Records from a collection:
------------------------------------------------
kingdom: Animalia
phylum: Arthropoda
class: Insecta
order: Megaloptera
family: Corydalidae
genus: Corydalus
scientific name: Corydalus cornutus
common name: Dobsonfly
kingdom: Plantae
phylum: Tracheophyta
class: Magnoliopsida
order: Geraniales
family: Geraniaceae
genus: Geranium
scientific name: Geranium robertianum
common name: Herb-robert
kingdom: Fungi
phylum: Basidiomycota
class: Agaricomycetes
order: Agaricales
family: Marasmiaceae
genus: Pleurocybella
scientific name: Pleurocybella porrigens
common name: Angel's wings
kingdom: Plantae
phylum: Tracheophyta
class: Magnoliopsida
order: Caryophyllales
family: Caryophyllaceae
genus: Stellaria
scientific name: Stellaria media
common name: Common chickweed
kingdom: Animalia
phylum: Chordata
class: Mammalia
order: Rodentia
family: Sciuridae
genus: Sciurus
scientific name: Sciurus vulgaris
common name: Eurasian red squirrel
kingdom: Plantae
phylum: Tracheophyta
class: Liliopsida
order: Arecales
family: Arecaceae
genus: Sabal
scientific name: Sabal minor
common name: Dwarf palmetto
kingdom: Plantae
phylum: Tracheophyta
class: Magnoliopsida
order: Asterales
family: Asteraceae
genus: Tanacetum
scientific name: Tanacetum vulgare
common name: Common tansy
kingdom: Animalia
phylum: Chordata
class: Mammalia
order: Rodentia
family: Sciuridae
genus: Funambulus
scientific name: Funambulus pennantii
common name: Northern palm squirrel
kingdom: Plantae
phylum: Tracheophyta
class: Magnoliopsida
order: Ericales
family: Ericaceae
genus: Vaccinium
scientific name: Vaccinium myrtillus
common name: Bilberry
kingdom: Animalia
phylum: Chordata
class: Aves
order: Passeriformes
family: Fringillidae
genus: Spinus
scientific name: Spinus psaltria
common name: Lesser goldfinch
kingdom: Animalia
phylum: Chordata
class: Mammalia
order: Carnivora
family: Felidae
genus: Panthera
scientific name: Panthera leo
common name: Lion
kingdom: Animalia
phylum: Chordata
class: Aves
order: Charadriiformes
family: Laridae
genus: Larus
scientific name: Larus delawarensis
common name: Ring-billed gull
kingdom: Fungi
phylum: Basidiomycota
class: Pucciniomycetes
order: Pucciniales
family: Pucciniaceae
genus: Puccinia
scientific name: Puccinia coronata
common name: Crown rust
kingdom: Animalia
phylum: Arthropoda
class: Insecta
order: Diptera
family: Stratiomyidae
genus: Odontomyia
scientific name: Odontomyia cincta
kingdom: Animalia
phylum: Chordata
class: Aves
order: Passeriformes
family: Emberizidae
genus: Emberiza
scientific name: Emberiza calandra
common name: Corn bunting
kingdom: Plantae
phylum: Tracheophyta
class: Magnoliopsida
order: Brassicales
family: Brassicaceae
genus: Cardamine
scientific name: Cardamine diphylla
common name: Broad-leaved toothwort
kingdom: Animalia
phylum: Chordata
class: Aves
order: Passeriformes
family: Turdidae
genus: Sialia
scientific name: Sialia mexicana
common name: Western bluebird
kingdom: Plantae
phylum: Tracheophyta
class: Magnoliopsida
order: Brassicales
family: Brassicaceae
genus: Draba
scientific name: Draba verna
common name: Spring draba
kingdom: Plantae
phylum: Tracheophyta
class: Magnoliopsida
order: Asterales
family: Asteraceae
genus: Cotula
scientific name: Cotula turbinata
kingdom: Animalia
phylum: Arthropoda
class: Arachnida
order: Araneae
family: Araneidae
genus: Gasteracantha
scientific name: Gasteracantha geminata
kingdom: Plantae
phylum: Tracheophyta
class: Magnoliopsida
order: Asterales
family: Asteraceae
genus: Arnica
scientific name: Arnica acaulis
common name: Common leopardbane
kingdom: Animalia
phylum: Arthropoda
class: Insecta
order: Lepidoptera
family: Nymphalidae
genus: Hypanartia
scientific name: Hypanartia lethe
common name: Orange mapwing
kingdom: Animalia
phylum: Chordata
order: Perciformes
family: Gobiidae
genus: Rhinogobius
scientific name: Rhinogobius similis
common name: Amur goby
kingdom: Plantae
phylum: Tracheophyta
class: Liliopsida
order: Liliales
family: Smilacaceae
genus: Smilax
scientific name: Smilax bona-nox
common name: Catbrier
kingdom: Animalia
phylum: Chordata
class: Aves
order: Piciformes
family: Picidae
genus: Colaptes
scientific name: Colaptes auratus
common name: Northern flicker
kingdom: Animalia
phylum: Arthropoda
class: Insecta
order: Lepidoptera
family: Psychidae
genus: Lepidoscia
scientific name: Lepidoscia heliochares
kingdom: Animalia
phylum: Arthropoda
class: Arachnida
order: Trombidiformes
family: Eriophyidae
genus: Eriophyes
------------------------------------------------
OBJECTIVE: Rewrite all of these lines with "Latin name" in place of "scientific name" each time it appears, leaving everything else the same.

FULL RESPONSE:
kingdom: Animalia
phylum: Arthropoda
class: Insecta
order: Megaloptera
family: Corydalidae
genus: Corydalus
Latin name: Corydalus cornutus
common name: Dobsonfly
kingdom: Plantae
phylum: Tracheophyta
class: Magnoliopsida
order: Geraniales
family: Geraniaceae
genus: Geranium
Latin name: Geranium robertianum
common name: Herb-robert
kingdom: Fungi
phylum: Basidiomycota
class: Agaricomycetes
order: Agaricales
family: Marasmiaceae
genus: Pleurocybella
Latin name: Pleurocybella porrigens
common name: Angel's wings
kingdom: Plantae
phylum: Tracheophyta
class: Magnoliopsida
order: Caryophyllales
family: Caryophyllaceae
genus: Stellaria
Latin name: Stellaria media
common name: Common chickweed
kingdom: Animalia
phylum: Chordata
class: Mammalia
order: Rodentia
family: Sciuridae
genus: Sciurus
Latin name: Sciurus vulgaris
common name: Eurasian red squirrel
kingdom: Plantae
phylum: Tracheophyta
class: Liliopsida
order: Arecales
family: Arecaceae
genus: Sabal
Latin name: Sabal minor
common name: Dwarf palmetto
kingdom: Plantae
phylum: Tracheophyta
class: Magnoliopsida
order: Asterales
family: Asteraceae
genus: Tanacetum
Latin name: Tanacetum vulgare
common name: Common tansy
kingdom: Animalia
phylum: Chordata
class: Mammalia
order: Rodentia
family: Sciuridae
genus: Funambulus
Latin name: Funambulus pennantii
common name: Northern palm squirrel
kingdom: Plantae
phylum: Tracheophyta
class: Magnoliopsida
order: Ericales
family: Ericaceae
genus: Vaccinium
Latin name: Vaccinium myrtillus
common name: Bilberry
kingdom: Animalia
phylum: Chordata
class: Aves
order: Passeriformes
family: Fringillidae
genus: Spinus
Latin name: Spinus psaltria
common name: Lesser goldfinch
kingdom: Animalia
phylum: Chordata
class: Mammalia
order: Carnivora
family: Felidae
genus: Panthera
Latin name: Panthera leo
common name: Lion
kingdom: Animalia
phylum: Chordata
class: Aves
order: Charadriiformes
family: Laridae
genus: Larus
Latin name: Larus delawarensis
common name: Ring-billed gull
kingdom: Fungi
phylum: Basidiomycota
class: Pucciniomycetes
order: Pucciniales
family: Pucciniaceae
genus: Puccinia
Latin name: Puccinia coronata
common name: Crown rust
kingdom: Animalia
phylum: Arthropoda
class: Insecta
order: Diptera
family: Stratiomyidae
genus: Odontomyia
Latin name: Odontomyia cincta
kingdom: Animalia
phylum: Chordata
class: Aves
order: Passeriformes
family: Emberizidae
genus: Emberiza
Latin name: Emberiza calandra
common name: Corn bunting
kingdom: Plantae
phylum: Tracheophyta
class: Magnoliopsida
order: Brassicales
family: Brassicaceae
genus: Cardamine
Latin name: Cardamine diphylla
common name: Broad-leaved toothwort
kingdom: Animalia
phylum: Chordata
class: Aves
order: Passeriformes
family: Turdidae
genus: Sialia
Latin name: Sialia mexicana
common name: Western bluebird
kingdom: Plantae
phylum: Tracheophyta
class: Magnoliopsida
order: Brassicales
family: Brassicaceae
genus: Draba
Latin name: Draba verna
common name: Spring draba
kingdom: Plantae
phylum: Tracheophyta
class: Magnoliopsida
order: Asterales
family: Asteraceae
genus: Cotula
Latin name: Cotula turbinata
kingdom: Animalia
phylum: Arthropoda
class: Arachnida
order: Araneae
family: Araneidae
genus: Gasteracantha
Latin name: Gasteracantha geminata
kingdom: Plantae
phylum: Tracheophyta
class: Magnoliopsida
order: Asterales
family: Asteraceae
genus: Arnica
Latin name: Arnica acaulis
common name: Common leopardbane
kingdom: Animalia
phylum: Arthropoda
class: Insecta
order: Lepidoptera
family: Nymphalidae
genus: Hypanartia
Latin name: Hypanartia lethe
common name: Orange mapwing
kingdom: Animalia
phylum: Chordata
order: Perciformes
family: Gobiidae
genus: Rhinogobius
Latin name: Rhinogobius similis
common name: Amur goby
kingdom: Plantae
phylum: Tracheophyta
class: Liliopsida
order: Liliales
family: Smilacaceae
genus: Smilax
Latin name: Smilax bona-nox
common name: Catbrier
kingdom: Animalia
phylum: Chordata
class: Aves
order: Piciformes
family: Picidae
genus: Colaptes
Latin name: Colaptes auratus
common name: Northern flicker
kingdom: Animalia
phylum: Arthropoda
class: Insecta
order: Lepidoptera
family: Psychidae
genus: Lepidoscia
Latin name: Lepidoscia heliochares
kingdom: Animalia
phylum: Arthropoda
class: Arachnida
order: Trombidiformes
family: Eriophyidae
genus: Eriophyes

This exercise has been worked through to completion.